The problem: Copy out all of the material below, substituting "catalog / barcode" for each occurrence of "catalogue / barcode" and leaving everything else unchanged.

Stored items from a collection
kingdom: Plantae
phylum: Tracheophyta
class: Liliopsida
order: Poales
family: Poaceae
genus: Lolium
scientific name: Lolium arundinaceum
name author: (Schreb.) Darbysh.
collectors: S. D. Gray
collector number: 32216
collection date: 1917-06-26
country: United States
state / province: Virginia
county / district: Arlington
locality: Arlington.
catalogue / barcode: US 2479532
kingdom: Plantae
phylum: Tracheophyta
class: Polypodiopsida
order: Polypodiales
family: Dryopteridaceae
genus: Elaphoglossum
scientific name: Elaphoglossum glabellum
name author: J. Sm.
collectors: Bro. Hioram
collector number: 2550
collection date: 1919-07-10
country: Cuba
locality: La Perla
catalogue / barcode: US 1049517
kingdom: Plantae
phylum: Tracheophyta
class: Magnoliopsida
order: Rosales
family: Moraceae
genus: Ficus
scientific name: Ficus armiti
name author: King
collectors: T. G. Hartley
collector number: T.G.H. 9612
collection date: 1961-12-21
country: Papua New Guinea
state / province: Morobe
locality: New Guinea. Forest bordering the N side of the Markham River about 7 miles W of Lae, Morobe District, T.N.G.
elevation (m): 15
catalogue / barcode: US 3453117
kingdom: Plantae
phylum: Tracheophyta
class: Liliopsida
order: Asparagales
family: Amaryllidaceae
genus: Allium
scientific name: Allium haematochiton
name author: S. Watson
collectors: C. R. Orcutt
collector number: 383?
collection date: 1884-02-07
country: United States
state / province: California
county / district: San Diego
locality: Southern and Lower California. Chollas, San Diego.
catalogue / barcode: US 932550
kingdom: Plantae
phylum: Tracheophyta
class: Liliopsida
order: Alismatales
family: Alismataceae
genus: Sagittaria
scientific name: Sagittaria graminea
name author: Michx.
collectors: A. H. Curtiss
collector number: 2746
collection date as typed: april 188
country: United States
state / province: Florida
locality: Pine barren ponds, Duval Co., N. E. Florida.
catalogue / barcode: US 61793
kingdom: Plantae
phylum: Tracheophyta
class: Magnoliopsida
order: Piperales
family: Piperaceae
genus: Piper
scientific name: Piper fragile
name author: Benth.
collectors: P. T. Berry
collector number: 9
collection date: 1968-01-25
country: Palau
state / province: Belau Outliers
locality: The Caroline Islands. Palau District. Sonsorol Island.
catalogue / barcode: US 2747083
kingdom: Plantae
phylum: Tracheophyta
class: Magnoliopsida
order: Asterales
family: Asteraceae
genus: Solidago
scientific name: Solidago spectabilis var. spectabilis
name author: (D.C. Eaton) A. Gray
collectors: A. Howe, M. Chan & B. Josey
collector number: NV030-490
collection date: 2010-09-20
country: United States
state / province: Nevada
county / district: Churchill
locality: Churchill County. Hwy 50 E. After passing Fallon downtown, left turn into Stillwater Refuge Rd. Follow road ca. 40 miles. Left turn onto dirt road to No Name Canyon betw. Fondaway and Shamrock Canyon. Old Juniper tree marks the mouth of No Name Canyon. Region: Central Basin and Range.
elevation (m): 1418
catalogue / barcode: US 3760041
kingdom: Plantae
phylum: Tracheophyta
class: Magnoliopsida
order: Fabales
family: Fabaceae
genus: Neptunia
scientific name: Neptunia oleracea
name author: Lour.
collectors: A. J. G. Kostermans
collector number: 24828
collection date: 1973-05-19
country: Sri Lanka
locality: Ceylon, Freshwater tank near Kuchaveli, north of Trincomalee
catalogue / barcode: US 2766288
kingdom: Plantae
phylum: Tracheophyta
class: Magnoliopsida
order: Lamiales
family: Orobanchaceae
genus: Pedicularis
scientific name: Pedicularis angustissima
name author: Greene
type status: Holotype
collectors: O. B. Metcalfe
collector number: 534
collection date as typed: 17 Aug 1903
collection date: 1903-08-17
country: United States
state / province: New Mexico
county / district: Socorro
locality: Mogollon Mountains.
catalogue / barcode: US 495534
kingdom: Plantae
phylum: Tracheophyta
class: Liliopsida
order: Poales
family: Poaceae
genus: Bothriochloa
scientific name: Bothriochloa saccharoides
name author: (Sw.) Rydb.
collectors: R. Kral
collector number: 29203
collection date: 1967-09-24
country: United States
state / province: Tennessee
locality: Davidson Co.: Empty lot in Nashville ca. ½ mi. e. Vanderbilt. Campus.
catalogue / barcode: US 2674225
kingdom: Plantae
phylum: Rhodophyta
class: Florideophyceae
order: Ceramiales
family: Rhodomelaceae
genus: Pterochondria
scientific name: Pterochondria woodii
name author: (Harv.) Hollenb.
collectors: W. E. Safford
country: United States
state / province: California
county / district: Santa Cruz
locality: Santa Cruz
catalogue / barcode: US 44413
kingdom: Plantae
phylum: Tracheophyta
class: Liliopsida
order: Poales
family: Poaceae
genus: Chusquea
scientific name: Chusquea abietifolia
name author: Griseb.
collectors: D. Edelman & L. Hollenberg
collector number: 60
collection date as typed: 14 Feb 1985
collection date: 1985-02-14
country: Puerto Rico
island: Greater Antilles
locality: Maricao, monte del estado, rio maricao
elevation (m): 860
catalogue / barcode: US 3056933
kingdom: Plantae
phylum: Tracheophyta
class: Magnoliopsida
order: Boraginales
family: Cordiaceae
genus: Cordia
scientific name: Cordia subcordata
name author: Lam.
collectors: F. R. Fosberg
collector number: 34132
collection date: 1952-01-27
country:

Solution to this exercise:
kingdom: Plantae
phylum: Tracheophyta
class: Liliopsida
order: Poales
family: Poaceae
genus: Lolium
scientific name: Lolium arundinaceum
name author: (Schreb.) Darbysh.
collectors: S. D. Gray
collector number: 32216
collection date: 1917-06-26
country: United States
state / province: Virginia
county / district: Arlington
locality: Arlington.
catalog / barcode: US 2479532
kingdom: Plantae
phylum: Tracheophyta
class: Polypodiopsida
order: Polypodiales
family: Dryopteridaceae
genus: Elaphoglossum
scientific name: Elaphoglossum glabellum
name author: J. Sm.
collectors: Bro. Hioram
collector number: 2550
collection date: 1919-07-10
country: Cuba
locality: La Perla
catalog / barcode: US 1049517
kingdom: Plantae
phylum: Tracheophyta
class: Magnoliopsida
order: Rosales
family: Moraceae
genus: Ficus
scientific name: Ficus armiti
name author: King
collectors: T. G. Hartley
collector number: T.G.H. 9612
collection date: 1961-12-21
country: Papua New Guinea
state / province: Morobe
locality: New Guinea. Forest bordering the N side of the Markham River about 7 miles W of Lae, Morobe District, T.N.G.
elevation (m): 15
catalog / barcode: US 3453117
kingdom: Plantae
phylum: Tracheophyta
class: Liliopsida
order: Asparagales
family: Amaryllidaceae
genus: Allium
scientific name: Allium haematochiton
name author: S. Watson
collectors: C. R. Orcutt
collector number: 383?
collection date: 1884-02-07
country: United States
state / province: California
county / district: San Diego
locality: Southern and Lower California. Chollas, San Diego.
catalog / barcode: US 932550
kingdom: Plantae
phylum: Tracheophyta
class: Liliopsida
order: Alismatales
family: Alismataceae
genus: Sagittaria
scientific name: Sagittaria graminea
name author: Michx.
collectors: A. H. Curtiss
collector number: 2746
collection date as typed: april 188
country: United States
state / province: Florida
locality: Pine barren ponds, Duval Co., N. E. Florida.
catalog / barcode: US 61793
kingdom: Plantae
phylum: Tracheophyta
class: Magnoliopsida
order: Piperales
family: Piperaceae
genus: Piper
scientific name: Piper fragile
name author: Benth.
collectors: P. T. Berry
collector number: 9
collection date: 1968-01-25
country: Palau
state / province: Belau Outliers
locality: The Caroline Islands. Palau District. Sonsorol Island.
catalog / barcode: US 2747083
kingdom: Plantae
phylum: Tracheophyta
class: Magnoliopsida
order: Asterales
family: Asteraceae
genus: Solidago
scientific name: Solidago spectabilis var. spectabilis
name author: (D.C. Eaton) A. Gray
collectors: A. Howe, M. Chan & B. Josey
collector number: NV030-490
collection date: 2010-09-20
country: United States
state / province: Nevada
county / district: Churchill
locality: Churchill County. Hwy 50 E. After passing Fallon downtown, left turn into Stillwater Refuge Rd. Follow road ca. 40 miles. Left turn onto dirt road to No Name Canyon betw. Fondaway and Shamrock Canyon. Old Juniper tree marks the mouth of No Name Canyon. Region: Central Basin and Range.
elevation (m): 1418
catalog / barcode: US 3760041
kingdom: Plantae
phylum: Tracheophyta
class: Magnoliopsida
order: Fabales
family: Fabaceae
genus: Neptunia
scientific name: Neptunia oleracea
name author: Lour.
collectors: A. J. G. Kostermans
collector number: 24828
collection date: 1973-05-19
country: Sri Lanka
locality: Ceylon, Freshwater tank near Kuchaveli, north of Trincomalee
catalog / barcode: US 2766288
kingdom: Plantae
phylum: Tracheophyta
class: Magnoliopsida
order: Lamiales
family: Orobanchaceae
genus: Pedicularis
scientific name: Pedicularis angustissima
name author: Greene
type status: Holotype
collectors: O. B. Metcalfe
collector number: 534
collection date as typed: 17 Aug 1903
collection date: 1903-08-17
country: United States
state / province: New Mexico
county / district: Socorro
locality: Mogollon Mountains.
catalog / barcode: US 495534
kingdom: Plantae
phylum: Tracheophyta
class: Liliopsida
order: Poales
family: Poaceae
genus: Bothriochloa
scientific name: Bothriochloa saccharoides
name author: (Sw.) Rydb.
collectors: R. Kral
collector number: 29203
collection date: 1967-09-24
country: United States
state / province: Tennessee
locality: Davidson Co.: Empty lot in Nashville ca. ½ mi. e. Vanderbilt. Campus.
catalog / barcode: US 2674225
kingdom: Plantae
phylum: Rhodophyta
class: Florideophyceae
order: Ceramiales
family: Rhodomelaceae
genus: Pterochondria
scientific name: Pterochondria woodii
name author: (Harv.) Hollenb.
collectors: W. E. Safford
country: United States
state / province: California
county / district: Santa Cruz
locality: Santa Cruz
catalog / barcode: US 44413
kingdom: Plantae
phylum: Tracheophyta
class: Liliopsida
order: Poales
family: Poaceae
genus: Chusquea
scientific name: Chusquea abietifolia
name author: Griseb.
collectors: D. Edelman & L. Hollenberg
collector number: 60
collection date as typed: 14 Feb 1985
collection date: 1985-02-14
country: Puerto Rico
island: Greater Antilles
locality: Maricao, monte del estado, rio maricao
elevation (m): 860
catalog / barcode: US 3056933
kingdom: Plantae
phylum: Tracheophyta
class: Magnoliopsida
order: Boraginales
family: Cordiaceae
genus: Cordia
scientific name: Cordia subcordata
name author: Lam.
collectors: F. R. Fosberg
collector number: 34132
collection date: 1952-01-27
country:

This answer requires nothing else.